# YOUR ASSIGNMENT
Although the entries contain pictures, write out only their text, exactly as it stands.

Start of DATASET ENTRIES

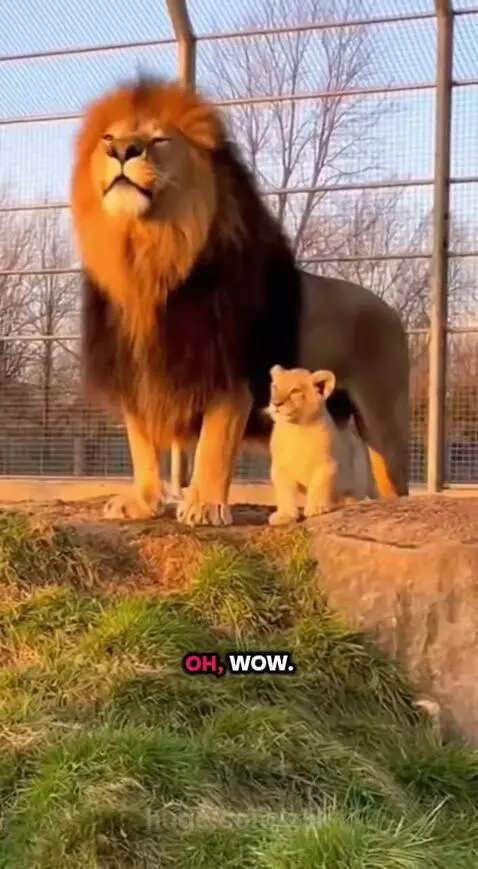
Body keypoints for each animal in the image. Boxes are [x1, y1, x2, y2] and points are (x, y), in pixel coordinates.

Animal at [267, 365, 377, 526]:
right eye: (275, 387)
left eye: (295, 391)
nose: (276, 403)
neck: (295, 428)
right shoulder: (280, 468)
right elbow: (284, 492)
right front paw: (284, 515)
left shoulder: (326, 464)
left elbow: (319, 485)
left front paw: (316, 509)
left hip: (360, 472)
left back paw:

End of DATASET ENTRIES

# SOLUTION FOR THIS TASK
Body keypoints for each animal in the image. Boxes are [x1, y1, x2, y2] and points are (x, y), in pixel coordinates.

Animal at [267, 365, 377, 526]:
right eye: (275, 387)
left eye: (295, 391)
nose: (276, 403)
neck: (295, 428)
right shoulder: (280, 468)
right elbow: (284, 492)
right front paw: (284, 515)
left shoulder: (326, 464)
left elbow: (319, 485)
left front paw: (316, 509)
left hip: (360, 472)
left back paw:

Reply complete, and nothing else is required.